After processing, PT writes the following under the chosen output directory:

`pt_results/summary.csv`

One row per image. Columns are auto-generated based on the configured boxes; for each box and each peak the table records both Gaussian fit outputs and centroid-based outputs, in pixels and (when calibration is set) in nm. Representative column names:

Filename
Box <name> Maximum Point right/left (Pixel | nm)
Box <name> Gaussian Peak right/left (Pixel | nm)
Box <name> Gaussian Sigma right/left
Box <name> Gaussian Area right/left
Box <name> Centroid right/left (Pixel | nm)
Box <name> Centroid Area right/left
Box <name> Average Centroid Area  — mean of left/right centroid areas.
Box <name> Average Gaussian Area  — mean of left/right Gaussian areas.
Box <name> Background Sigma, Background Amplitude — overall background Gaussian.
Box <name> Meridian Background Sigma, Meridian Background Amplitude — meridional background Gaussian.
Box <name> Meridian Sigma, Meridian Amplitude — meridional peak Gaussian.
Box <name> error — normalized fit residual.
Box <name> comments — auto-populated with "High fitting error" when error > 0.15, otherwise -.
reject — rejected if the image was rejected (see below), otherwise -.
comments — per-image user comments.

`pt_results/center_log.csv`

One row per image with the diffraction center used (center_x, center_y) and the per-box centerX (the center coordinate translated into each box’s local frame). Useful for spotting outliers in center detection across a batch.

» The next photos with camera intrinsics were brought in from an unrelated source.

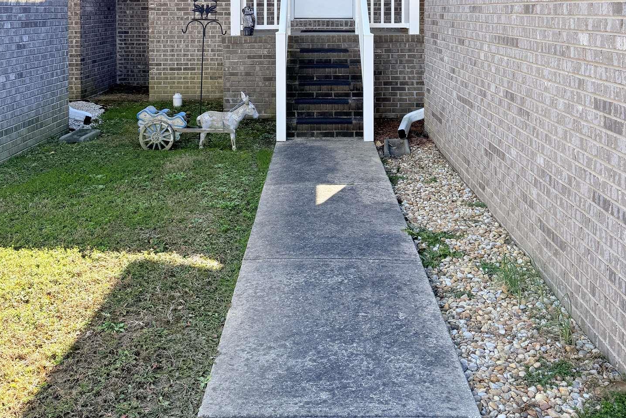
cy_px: 28
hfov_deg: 48.5
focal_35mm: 40
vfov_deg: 31.5
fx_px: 696
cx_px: 314
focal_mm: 6.76
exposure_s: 1/1271
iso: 100
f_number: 1.78
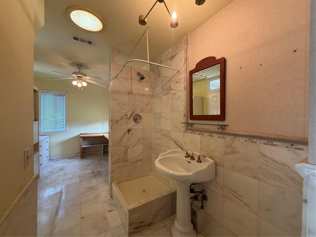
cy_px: 118
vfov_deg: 85.7
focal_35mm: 14
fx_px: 128
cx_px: 158
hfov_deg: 102.1
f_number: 2.2
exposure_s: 1/60
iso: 200
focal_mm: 2.22
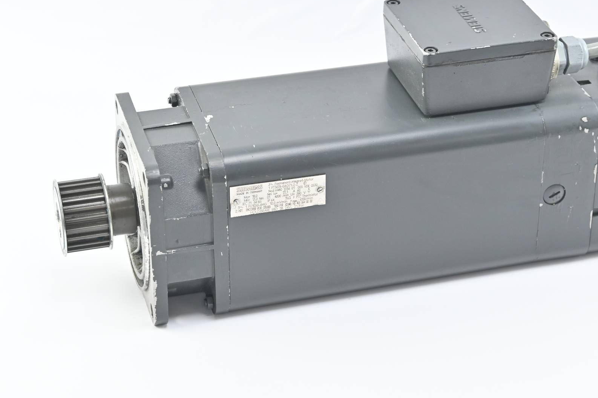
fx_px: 1561
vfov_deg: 14.5
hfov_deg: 21.6
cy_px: 163
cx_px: 389
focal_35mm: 94
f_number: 6
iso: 450
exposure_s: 1/80
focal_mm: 46
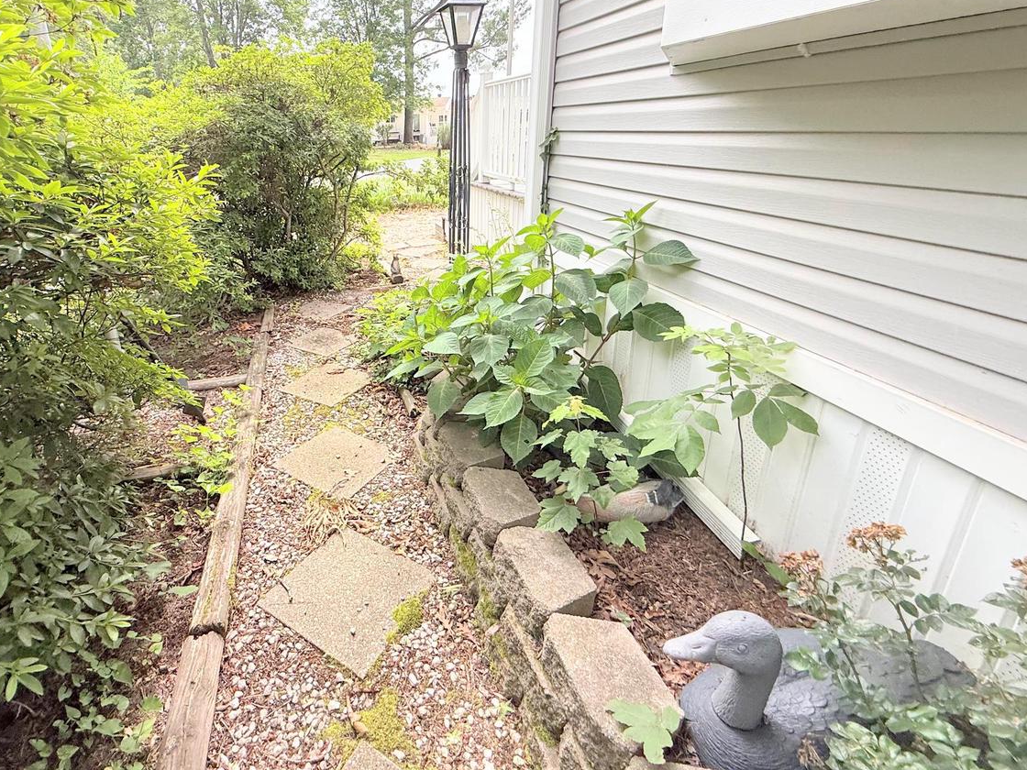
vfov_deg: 70.9
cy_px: 313
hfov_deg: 86.4
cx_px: 398
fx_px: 534
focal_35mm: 18
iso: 50
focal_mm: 2.22
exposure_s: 1/229
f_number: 2.2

`pt_results/1d_projections/` (optional)

Written only when Export All 1-D Projections is checked. For each image and each box, two tab-separated text files are produced:

<name>_box_<box>_original.txt — the raw 1-D projection.
<name>_box_<box>_subtracted.txt — the background-subtracted projection.

`pt_cache/`

Pickled processing state used to skip recomputation when the same image is re-opened with the same settings. Delete this folder (or use -d in headless mode) to force reprocessing.

Other features

Reject image and comments

Each image has a Reject this image checkbox and a Comments editor on the right panel:

Reject this image — sets the reject column to rejected for that file.
Comments / Edit / Clear / Submit / Cancel — write a free-text note that ends up in the comments column.

Useful for flagging frames that failed to process correctly or recording notes about specific measurements during a long batch.

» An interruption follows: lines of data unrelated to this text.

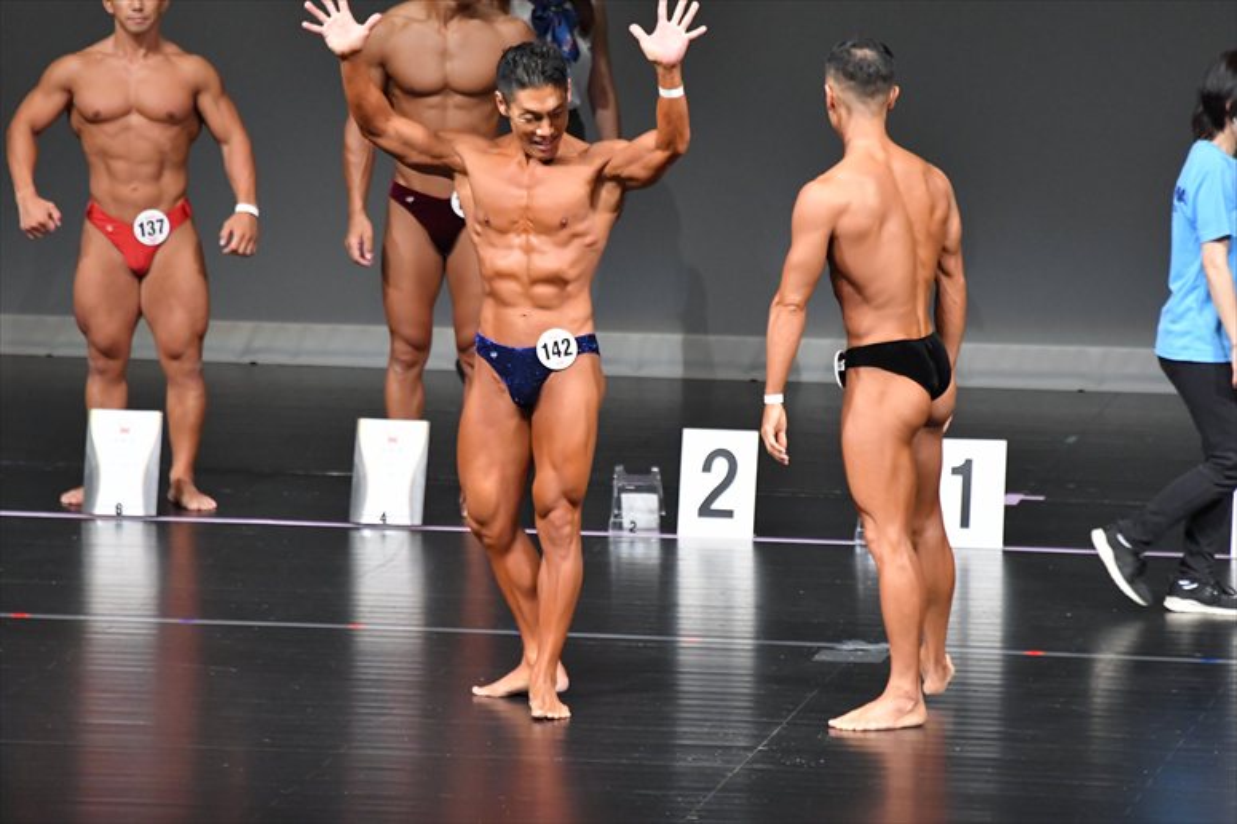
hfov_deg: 6.5
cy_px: 412
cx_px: 618
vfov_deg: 4.4
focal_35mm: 315
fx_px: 10819
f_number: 5.6
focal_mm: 210
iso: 5000
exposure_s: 1/400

Display options on the Image tab

The top-right of the Image tab has three PT-specific checkboxes: Center, Boxes, Peaks. These toggle the corresponding overlays on the displayed image. All other display controls (intensity range, log scale, colormap, zoom, persistence) are shared with other MuscleX modules.

Save and load settings

File > Save Current Settings (Ctrl+S) — write the current calibration, boxes, peaks, and per-box parameters to ptsettings.json. Use this on a representative configuration and reuse it via headless mode or File > Load Settings (Ctrl+L) in a future session.
File > Load Settings — load a settings file.

Headless Mode

For batch processing without a GUI:

musclex pt -h -i <file.tif> [-s ptsettings.json] [-d]
musclex pt -h -f <folder>   [-s ptsettings.json] [-d]

Arguments:

-i <file> — process a single file.
-f <folder> — process every image in the folder.
-s <settings.json> — load a settings file generated by File > Save Current Settings in the GUI. Without this, PT has no boxes to integrate and will exit without producing results.
-d — delete the existing pt_cache before processing.

.. note:: On Windows, replace ``musclex`` with ``musclex-main.exe`` (typically under ``C:\Program Files\BioCAT\MuscleX\musclex``).

Multiprocessing on folders

The headless runner processes one image per CPU core. Output for each worker is prefixed with the process index so interleaved log lines can be untangled.

`ptsettings.json`

The recommended way to produce this file is to configure one image fully in the GUI and use File > Save Current Settings. The exact key names depend on the boxes you have created; inspect a generated file and musclex/modules/ProjectionProcessor.py / musclex/headless/ProjectionTracesh.py if you need to hand-edit values for headless runs.